Uma das regras do novo Fundeb estabelece que pelo menos 70% dos seus recursos serão destinados ao pagamento dos profissionais da educação básica em efetivo exercício. É fácil perceber o impacto do Fundeb aprovado pela Câmara nas finanças estaduais e municipais, que já estavam fortemente abaladas antes mesmo da pandemia da covid-19.
Outro indício preocupante são as manifestações de setores do governo favoráveis ao imposto sobre pagamentos, idealizado pelo ministro da Economia, Paulo Guedes, para substituir a atual tributação sobre a folha de salários. Na semana passada, o vice-presidente da República, Hamilton Mourão, disse que o imposto de Guedes, que para muitos é uma CPMF disfarçada, poderia ser utilizado “para reforçar o programa de renda mínima, que vem sendo montado pelo governo”.
Se além de substituir os tributos sobre a folha, a nova CPMF vai também custear parte do programa de renda mínima, obviamente ela representará um aumento da carga tributária. O “reforço” do programa de renda mínima do governo, chamado de Renda Brasil, representará elevação das despesas, se não for compensado pelo corte de outros gastos.
Se o governo federal procurar elevar a sua receita tributária para custear novas despesas será inevitável que governadores e prefeitos façam o mesmo. Quando essa disputa por mais recursos começar a acontecer, é difícil acreditar que a reforma tributária continuará avançando.
Nesta semana, o governo apresentou, finalmente, a primeira etapa de sua proposta de reforma tributária, com a criação da Contribuição Social sobre Operações com Bens e Serviços (CBS), em substituição ao PIS/Pasep e à Cofins. A alíquota da CBS será de 12%, contra os 9,25% atuais do PIS/Cofins pagos pelas empresas que declaram pelo lucro real. Já há especulações de que a alíquota da nova contribuição embutiria um aumento da carga, o que o governo federal nega.
A realidade das contas públicas pós-pandemia mostra a necessidade de um controle rigoroso sobre os gastos. As últimas estimativas do Ministério da Economia indicam um déficit primário superior a R$ 800 bilhões neste ano e uma dívida pública bruta em torno de 95% do Produto Interno Bruto (PIB).

*TAREFAS DO EXERCÍCIO*:
**A)** Responda às perguntas abaixo com base no texto sobre a reforma tributária.
(i) Qual parcela mínima dos recursos do novo Fundeb irá para o pagamento dos profissionais da educação básica em efetivo exercício?
(ii) Qual será a alíquota da CBS?
(iii) Segundo as últimas estimativas do Ministério da Economia, em torno de quanto do PIB ficará a dívida pública bruta?
**B)** Transcreva do texto sobre a reforma tributária tudo o que vai desde "Outro indício preocupante" até "de outros gastos.".

*BLOCO DE DADOS*:

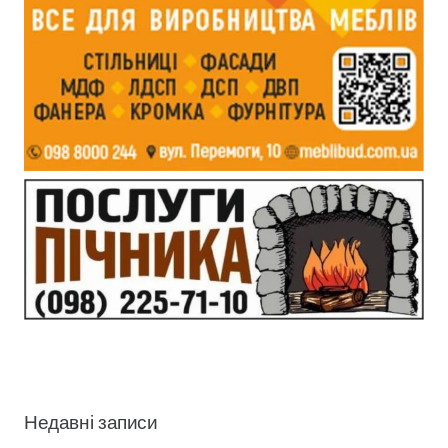
Недавні записи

*LISTA DE RESPOSTAS*:
**A)**
(i) Pelo menos 70%.
(ii) 12%.
(iii) Em torno de 95% do PIB.

**B)**
Outro indício preocupante são as manifestações de setores do governo favoráveis ao imposto sobre pagamentos, idealizado pelo ministro da Economia, Paulo Guedes, para substituir a atual tributação sobre a folha de salários. Na semana passada, o vice-presidente da República, Hamilton Mourão, disse que o imposto de Guedes, que para muitos é uma CPMF disfarçada, poderia ser utilizado “para reforçar o programa de renda mínima, que vem sendo montado pelo governo”.
Se além de substituir os tributos sobre a folha, a nova CPMF vai também custear parte do programa de renda mínima, obviamente ela representará um aumento da carga tributária. O “reforço” do programa de renda mínima do governo, chamado de Renda Brasil, representará elevação das despesas, se não for compensado pelo corte de outros gastos.